DJERJ, ADM, n. 223, p. 18.

- Processo Administrativo: 62776; Ano: 2017

Dispõe sobre consulta referente à exigibilidade de apresentação de certidão de feitos ajuizados para a lavratura de atos notariais - Decisão.

Processo: 2017-062776 Assunto: CONSULTA SOBRE EXIGÊNCIA DE APRESENTAÇÃO DE CERTIDÃO FEITOS AJUIZADOS NA LAVRATURA DE ATOS NOTARIAIS DUQUE DE CAXIAS 03 OF DE JUSTIÇA DECISÃO Trata-se de consulta formulada em caráter genérico pelo Substituto do 3º Ofício de Justiça da Comarca de Duque de Caxias... Ver mais
Texto integral

Processo: 2017-062776

Assunto: CONSULTA SOBRE EXIGÊNCIA DE APRESENTAÇÃO DE CERTIDÃO FEITOS AJUIZADOS NA LAVRATURA DE ATOS NOTARIAIS

DUQUE DE CAXIAS 03 OF DE JUSTIÇA

DECISÃO

 

Trata-se de consulta formulada em caráter genérico pelo Substituto do 3º Ofício de Justiça da Comarca de Duque de Caxias referente à exigibilidade de apresentação de certidão de feitos ajuizados para a lavratura de atos notariais. Aduz o consulente que a Lei nº 7.433/1985 sempre estabeleceu como requisito para a lavratura de escrituras públicas a apresentação de feitos ajuizados e, com o advento da Lei nº 13.097/2015, o parágrafo segundo do artigo 1º daquela lei teve sua redação suprimida, na parte do texto que previa a apresentação de certidão de feitos ajuizados na lavratura de atos notariais.

** Dados extraídos **
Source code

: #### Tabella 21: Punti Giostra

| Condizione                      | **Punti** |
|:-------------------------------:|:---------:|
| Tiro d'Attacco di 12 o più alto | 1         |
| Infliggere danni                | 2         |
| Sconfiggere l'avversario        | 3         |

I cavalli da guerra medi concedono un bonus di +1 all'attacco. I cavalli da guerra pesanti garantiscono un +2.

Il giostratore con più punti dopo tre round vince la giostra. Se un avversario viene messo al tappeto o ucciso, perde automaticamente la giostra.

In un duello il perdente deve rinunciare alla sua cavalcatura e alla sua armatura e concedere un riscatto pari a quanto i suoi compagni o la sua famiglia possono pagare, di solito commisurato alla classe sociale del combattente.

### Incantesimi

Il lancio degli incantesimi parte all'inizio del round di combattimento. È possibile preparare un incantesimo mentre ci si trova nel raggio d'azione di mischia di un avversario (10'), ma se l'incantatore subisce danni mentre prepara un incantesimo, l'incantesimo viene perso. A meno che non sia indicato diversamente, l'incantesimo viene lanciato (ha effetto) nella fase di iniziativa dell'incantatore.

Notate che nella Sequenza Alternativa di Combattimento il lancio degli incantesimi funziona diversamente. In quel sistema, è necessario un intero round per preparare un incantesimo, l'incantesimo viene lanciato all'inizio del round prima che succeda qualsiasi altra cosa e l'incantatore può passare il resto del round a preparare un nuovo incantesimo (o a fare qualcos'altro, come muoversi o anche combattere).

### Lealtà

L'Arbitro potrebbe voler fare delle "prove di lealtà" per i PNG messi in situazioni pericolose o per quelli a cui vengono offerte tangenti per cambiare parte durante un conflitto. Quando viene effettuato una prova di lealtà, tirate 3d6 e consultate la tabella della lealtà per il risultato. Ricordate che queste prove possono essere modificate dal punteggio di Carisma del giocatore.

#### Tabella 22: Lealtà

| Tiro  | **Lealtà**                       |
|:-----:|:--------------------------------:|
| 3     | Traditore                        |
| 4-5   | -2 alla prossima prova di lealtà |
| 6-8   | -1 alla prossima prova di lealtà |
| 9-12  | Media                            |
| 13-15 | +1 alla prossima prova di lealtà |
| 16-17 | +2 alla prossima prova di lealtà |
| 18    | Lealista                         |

** Lista de tarefas **
[1] Reescreva o trecho da decisão sobre a consulta que começa nas palavras "- Processo Administrativo: 62776;" e termina em "notariais - Decisão.", substituindo "certidão de feitos ajuizados" por "certidão de distribuição de ações".
[2] Dê continuidade à decisão sobre a consulta a partir da última frase apresentada.

** Suas respostas **
[1]
- Processo Administrativo: 62776; Ano: 2017

Dispõe sobre consulta referente à exigibilidade de apresentação de certidão de distribuição de ações para a lavratura de atos notariais - Decisão.

[2]
 

Acresce que, à luz do insculpido no parágrafo único do artigo 54 da Lei nº 13.097/1015, tendo em vista a referida alteração da Lei nº 7.433/1985, tem dúvidas sobre a necessidade de se exigir apresentação de feitos ajuizados quando da lavratura do ato notarial, especialmente relativo a imóveis.

 

Parecer e despacho da DIPEX às fls. 19/26 no sentido de recomendar a exigibilidade de certidão de feitos ajuizados quando da lavratura do ato notarial.

 

A atividade extrajudicial trata-se de função típica da Administração Pública, a qual, por sua vez, é entregue ao particular que vai gerenciá-la sob a fiscalização do Poder Judiciário. Nas palavras de Walter Ceneviva: "A atividade notarial e registrária, embora exercida em caráter privado, tem característicos típicos de serviço público".

 

Assim, o seu exercício privado por delegação do Poder Público não lhes retira o caráter público e, para atingir suas finalidades, são delegados a profissionais de direito dotados de fé pública, consoante dispõe o artigo 3º da Lei nº 8.935/94, sendo que os atos praticados pelos Delegatários são dotados de presunção relativa de veracidade, atributo dos atos praticados pelo Poder Público.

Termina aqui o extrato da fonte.